Mental health and older people’s charities have welcomed the government’s £100m pledge to abolish mixed-sex accommodation on hospital wards.
From April 2011, hospitals failing to provide segregated facilities will not be paid for their care unless they can “clinically justify” the practice.
Twelve-year delay
Mind’s chief executive Paul Farmer said the delays in eliminating mixed-sex wards, which the Labour government promised to do in its 1997 manifesto, had been “unacceptable”.
Health secretary Alan Johnson acknowledged there had been “real, practical difficulties” in implementing the policy, and explained the £100m in ring-fenced funding would help some trusts overcome those.
Patients’ privacy
Pledging to send improvement teams into hospitals that needed support over the next six months, Johnson yesterday vowed to deliver a lasting solution to the problem.
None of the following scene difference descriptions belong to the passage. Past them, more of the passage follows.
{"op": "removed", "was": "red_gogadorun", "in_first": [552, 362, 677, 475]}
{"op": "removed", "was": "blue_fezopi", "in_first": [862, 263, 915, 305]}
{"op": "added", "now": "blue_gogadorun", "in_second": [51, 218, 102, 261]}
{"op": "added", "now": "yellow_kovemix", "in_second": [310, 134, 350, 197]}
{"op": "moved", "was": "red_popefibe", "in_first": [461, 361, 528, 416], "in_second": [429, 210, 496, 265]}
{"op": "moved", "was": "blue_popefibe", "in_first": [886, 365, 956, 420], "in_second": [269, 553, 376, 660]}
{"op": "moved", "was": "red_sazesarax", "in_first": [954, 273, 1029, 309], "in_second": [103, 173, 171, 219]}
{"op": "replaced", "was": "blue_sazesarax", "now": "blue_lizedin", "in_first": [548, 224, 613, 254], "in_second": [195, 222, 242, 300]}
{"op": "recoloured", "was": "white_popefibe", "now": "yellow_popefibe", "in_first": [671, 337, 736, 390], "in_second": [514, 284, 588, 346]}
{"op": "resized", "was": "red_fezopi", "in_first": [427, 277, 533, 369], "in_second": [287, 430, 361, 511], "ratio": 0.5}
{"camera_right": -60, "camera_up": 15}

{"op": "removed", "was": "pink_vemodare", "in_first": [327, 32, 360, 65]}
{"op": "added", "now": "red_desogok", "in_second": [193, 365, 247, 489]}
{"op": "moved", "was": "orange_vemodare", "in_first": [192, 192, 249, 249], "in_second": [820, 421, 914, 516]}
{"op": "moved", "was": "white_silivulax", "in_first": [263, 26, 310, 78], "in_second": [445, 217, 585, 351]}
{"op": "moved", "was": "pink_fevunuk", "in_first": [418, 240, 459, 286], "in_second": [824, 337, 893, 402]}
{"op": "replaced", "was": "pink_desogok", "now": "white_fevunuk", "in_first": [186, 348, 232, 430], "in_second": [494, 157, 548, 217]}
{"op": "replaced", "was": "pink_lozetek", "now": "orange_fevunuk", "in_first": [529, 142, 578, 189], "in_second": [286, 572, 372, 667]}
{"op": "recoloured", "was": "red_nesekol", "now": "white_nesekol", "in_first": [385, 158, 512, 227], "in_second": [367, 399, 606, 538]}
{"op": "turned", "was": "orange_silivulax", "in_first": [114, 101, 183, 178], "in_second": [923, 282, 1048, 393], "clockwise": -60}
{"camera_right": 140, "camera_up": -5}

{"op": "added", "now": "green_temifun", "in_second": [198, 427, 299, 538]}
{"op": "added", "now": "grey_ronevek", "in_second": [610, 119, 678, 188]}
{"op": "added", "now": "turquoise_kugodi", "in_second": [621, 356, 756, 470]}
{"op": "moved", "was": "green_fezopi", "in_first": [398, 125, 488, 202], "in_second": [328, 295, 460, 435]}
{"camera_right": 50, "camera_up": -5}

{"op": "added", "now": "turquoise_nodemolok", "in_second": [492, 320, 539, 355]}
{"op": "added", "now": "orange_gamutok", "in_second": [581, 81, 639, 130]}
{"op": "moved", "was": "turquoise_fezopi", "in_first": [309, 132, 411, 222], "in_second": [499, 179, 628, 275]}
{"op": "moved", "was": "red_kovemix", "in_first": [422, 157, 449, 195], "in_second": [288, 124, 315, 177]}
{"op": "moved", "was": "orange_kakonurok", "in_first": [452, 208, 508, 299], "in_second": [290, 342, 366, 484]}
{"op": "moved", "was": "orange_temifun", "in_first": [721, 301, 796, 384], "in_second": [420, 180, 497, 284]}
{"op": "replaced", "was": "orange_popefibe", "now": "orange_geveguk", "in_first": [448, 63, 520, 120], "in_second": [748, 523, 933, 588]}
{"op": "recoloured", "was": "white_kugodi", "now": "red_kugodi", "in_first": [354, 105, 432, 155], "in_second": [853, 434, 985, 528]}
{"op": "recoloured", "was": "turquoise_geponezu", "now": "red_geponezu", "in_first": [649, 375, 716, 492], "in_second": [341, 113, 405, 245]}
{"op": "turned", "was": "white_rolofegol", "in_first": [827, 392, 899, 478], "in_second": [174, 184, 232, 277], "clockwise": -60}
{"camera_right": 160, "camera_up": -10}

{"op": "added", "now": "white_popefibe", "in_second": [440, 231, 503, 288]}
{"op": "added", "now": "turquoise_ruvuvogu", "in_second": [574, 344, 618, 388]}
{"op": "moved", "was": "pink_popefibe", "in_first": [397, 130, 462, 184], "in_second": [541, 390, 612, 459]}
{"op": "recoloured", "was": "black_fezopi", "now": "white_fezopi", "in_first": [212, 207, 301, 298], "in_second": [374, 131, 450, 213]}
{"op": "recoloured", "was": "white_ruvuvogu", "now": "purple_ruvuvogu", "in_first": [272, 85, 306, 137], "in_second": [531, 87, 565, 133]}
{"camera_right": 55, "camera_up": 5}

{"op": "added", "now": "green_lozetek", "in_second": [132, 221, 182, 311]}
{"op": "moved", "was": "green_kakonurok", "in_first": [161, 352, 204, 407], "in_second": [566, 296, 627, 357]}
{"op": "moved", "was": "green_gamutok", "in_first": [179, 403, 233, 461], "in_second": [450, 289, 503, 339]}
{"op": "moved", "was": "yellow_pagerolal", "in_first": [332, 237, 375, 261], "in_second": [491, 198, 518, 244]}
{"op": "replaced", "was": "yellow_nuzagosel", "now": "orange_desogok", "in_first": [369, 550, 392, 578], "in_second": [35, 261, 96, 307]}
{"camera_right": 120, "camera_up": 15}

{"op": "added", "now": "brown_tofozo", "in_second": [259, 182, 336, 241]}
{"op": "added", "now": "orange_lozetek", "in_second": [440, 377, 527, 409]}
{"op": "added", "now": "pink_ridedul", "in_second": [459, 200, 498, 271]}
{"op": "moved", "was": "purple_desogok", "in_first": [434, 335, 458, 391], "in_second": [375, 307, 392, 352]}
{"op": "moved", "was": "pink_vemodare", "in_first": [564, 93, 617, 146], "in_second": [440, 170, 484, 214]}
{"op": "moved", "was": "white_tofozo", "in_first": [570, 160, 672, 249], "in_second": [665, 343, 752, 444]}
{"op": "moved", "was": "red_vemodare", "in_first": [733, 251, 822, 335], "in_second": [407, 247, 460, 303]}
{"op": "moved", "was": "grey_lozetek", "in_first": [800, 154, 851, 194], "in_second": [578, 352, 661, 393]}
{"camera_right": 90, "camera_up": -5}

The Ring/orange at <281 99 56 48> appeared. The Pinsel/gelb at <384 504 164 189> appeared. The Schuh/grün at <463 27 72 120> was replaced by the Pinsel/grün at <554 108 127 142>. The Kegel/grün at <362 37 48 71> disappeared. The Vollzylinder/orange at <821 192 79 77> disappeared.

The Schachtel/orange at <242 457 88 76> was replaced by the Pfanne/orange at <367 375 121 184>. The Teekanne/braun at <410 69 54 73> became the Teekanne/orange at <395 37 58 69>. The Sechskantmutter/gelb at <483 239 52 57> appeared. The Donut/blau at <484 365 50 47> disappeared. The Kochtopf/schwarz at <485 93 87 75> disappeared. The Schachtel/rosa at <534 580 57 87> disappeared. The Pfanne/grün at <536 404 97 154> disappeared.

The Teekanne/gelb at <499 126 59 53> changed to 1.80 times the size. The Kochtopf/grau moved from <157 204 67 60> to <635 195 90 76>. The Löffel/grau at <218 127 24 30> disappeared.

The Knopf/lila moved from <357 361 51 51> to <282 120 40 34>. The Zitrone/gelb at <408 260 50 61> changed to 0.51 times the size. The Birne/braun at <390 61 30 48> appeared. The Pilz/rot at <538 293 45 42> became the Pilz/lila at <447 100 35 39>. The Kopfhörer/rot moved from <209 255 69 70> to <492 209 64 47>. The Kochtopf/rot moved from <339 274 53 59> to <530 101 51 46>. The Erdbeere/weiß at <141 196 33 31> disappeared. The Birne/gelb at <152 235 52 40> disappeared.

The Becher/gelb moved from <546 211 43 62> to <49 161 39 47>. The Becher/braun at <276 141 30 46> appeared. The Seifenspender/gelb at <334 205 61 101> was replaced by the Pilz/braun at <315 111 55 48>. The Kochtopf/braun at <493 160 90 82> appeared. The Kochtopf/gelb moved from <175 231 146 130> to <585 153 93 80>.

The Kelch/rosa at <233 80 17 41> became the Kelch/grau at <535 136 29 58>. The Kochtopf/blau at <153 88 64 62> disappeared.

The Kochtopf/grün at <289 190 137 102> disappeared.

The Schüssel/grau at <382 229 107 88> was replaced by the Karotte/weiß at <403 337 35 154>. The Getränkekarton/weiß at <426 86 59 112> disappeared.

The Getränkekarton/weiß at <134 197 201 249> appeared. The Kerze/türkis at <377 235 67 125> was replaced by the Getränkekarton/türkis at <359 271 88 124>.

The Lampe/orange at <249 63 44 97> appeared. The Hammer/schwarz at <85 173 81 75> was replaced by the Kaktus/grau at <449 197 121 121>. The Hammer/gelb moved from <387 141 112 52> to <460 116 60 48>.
“Hospitals who fail in their duty to protect patients’ privacy will be financially penalised as we will not foot the bill for care that has taken place in mixed-sex accommodation.”
Farmer welcomed the announcement of new funding, while Paul Cann, director of policy and external relations for Help the Aged, said scrapping mixed-sex bathrooms should be a priority.
Mental health patients “at risk”
Farmer said the safety and comfort of vulnerable people in mental health in-patient services had been compromised for too long.
“Over three-quarters of female mental health inpatients were treated in mixed sex accommodation last year – this is an unacceptable state of affairs and it is only right that this scandal is at last being addressed.”
The Healthcare Commission published its latest Count Me In census, a survey of patients in mental health and learning disability services in England and Wales, in November 2008. It found more than two-thirds of patients were forced to share wards with members of the opposite sex, and urged commissioners “to address this as a matter of high priority”.